Ela, como era habitual nos últimos tempos, acordou sobressaltada. Naquele dia, porém, sem saber bem porquê, sentiu-se impelida a visitar o jardim, outrora colorido sob o olhar atento dos jardineiros, que eram todos, mas agora a viver na penumbra. Desceu as velhas escadas de granito, afastou algumas ervas que, entretanto, foram crescendo com carta de alforria, contornou o tanque e seguiu o caminho das árvores centenárias, que continuavam, indiferentes a tudo, com um porte digno.
A falta de luz continuava a incomodá-la, apesar de alguma tranquilidade que, contrariando o cenário, emanava das grandes árvores. Aproximou-se mais. Os grandes ramos envolviam toda a área circundante, qual eterno abrigo para qualquer tempestade. Mas a luz, que ali só costumava deixar reflexos, bordados pelo intervalo das folhas, continuava ausente, como se algo estivesse doente, em completo declínio, a carecer dos maiores cuidados. E foi então que...
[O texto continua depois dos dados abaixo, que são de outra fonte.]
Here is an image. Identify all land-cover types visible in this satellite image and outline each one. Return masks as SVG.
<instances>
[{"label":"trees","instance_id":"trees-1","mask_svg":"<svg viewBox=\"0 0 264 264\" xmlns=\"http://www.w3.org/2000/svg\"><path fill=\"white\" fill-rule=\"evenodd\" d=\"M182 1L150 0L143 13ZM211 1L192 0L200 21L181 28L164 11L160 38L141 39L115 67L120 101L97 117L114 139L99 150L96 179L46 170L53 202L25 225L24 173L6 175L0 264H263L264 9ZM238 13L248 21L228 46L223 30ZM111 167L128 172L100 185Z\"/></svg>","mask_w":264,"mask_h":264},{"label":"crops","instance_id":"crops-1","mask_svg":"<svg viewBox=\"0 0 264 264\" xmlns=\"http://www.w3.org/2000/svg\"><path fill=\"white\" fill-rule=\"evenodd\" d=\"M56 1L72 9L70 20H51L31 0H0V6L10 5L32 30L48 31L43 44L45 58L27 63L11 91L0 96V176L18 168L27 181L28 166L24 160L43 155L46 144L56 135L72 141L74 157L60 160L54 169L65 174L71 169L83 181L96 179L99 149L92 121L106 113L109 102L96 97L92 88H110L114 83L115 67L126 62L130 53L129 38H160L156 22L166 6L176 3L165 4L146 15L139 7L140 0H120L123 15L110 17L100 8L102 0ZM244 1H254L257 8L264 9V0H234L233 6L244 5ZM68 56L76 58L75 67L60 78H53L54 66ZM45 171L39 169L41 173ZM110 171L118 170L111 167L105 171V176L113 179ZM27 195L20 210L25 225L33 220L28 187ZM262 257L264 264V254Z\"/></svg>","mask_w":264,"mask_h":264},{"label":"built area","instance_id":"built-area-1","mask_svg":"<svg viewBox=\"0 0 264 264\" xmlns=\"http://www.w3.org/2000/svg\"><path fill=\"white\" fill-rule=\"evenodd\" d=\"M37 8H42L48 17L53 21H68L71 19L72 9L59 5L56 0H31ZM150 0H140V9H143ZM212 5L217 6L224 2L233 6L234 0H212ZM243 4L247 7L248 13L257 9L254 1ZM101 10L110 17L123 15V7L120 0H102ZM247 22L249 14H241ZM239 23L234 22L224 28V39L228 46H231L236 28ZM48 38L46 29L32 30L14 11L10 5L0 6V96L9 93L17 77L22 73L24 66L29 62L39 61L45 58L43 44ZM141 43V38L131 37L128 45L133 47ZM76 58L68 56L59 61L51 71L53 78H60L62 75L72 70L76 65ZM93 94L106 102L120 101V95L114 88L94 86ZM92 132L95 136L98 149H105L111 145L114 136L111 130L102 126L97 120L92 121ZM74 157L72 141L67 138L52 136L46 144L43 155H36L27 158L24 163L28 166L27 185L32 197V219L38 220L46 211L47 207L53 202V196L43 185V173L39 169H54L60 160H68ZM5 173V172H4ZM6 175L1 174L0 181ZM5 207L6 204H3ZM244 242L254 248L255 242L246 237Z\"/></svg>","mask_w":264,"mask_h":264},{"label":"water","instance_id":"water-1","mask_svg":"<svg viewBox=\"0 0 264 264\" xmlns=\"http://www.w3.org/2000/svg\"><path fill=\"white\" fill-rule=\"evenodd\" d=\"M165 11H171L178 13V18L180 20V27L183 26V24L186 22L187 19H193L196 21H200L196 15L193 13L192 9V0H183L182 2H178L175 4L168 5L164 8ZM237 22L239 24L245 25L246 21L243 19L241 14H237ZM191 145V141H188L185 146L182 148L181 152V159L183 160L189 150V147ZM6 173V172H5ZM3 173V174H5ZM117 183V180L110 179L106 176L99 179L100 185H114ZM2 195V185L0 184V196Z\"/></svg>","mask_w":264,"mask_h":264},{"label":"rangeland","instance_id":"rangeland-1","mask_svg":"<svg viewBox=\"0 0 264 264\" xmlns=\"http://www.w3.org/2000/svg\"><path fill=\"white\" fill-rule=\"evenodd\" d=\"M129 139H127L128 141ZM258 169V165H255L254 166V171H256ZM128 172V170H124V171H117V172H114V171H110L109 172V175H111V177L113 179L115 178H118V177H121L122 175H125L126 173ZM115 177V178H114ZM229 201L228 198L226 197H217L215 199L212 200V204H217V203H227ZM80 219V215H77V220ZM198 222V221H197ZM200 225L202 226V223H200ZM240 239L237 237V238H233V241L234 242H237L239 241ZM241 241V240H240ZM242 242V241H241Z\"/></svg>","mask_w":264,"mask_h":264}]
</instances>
Um inesperado canto irrompeu pelo jardim. Abismada, tentou descortinar a procedência daquela espécie de luz, em versão emotiva, que a deixara tão empolgada. Espreitou por entre os ramos, atenta ao mais ínfimo pormenor, mas nada descortinava. Chegou-se mais à frente, andou para o lado, recuou, percorreu todos os pontos cardeais em busca da melodia. E só quando, já cansada, se sentou no banco que ladeava a enorme tília, sentiu a melodia que de si emanava. Tinha percebido, finalmente, que o canto vinha do mais fundo de si, tal a vontade de agarrar a vida.